[Opening Extracted information section]

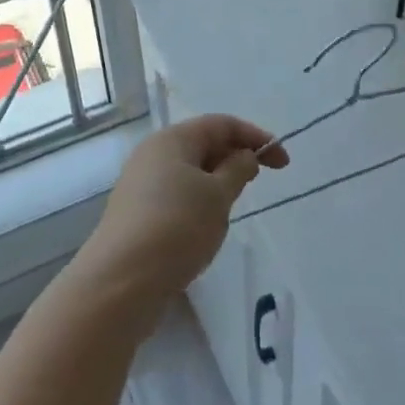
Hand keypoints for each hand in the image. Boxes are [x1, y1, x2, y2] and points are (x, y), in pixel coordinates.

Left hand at [73, 115, 288, 324]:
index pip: (221, 124)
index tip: (283, 162)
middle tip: (260, 180)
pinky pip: (176, 194)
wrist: (121, 281)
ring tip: (233, 205)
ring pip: (189, 171)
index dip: (255, 136)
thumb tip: (242, 156)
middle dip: (235, 156)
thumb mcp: (218, 196)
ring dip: (217, 181)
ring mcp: (141, 183)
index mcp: (173, 139)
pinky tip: (206, 226)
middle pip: (202, 144)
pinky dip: (198, 200)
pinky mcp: (137, 212)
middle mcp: (153, 153)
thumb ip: (237, 170)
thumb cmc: (177, 227)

[Closing Extracted information section]

Exercise objective:
Beginning from the line that contains "pinky tip: (206, 226)", give each line again exactly, through the final line of the records.

Solution to the exercise:
pinky tip: (206, 226)
middle pip: (202, 144)
pinky dip: (198, 200)
pinky mcp: (137, 212)
middle mcp: (153, 153)
thumb ip: (237, 170)
thumb cmc: (177, 227)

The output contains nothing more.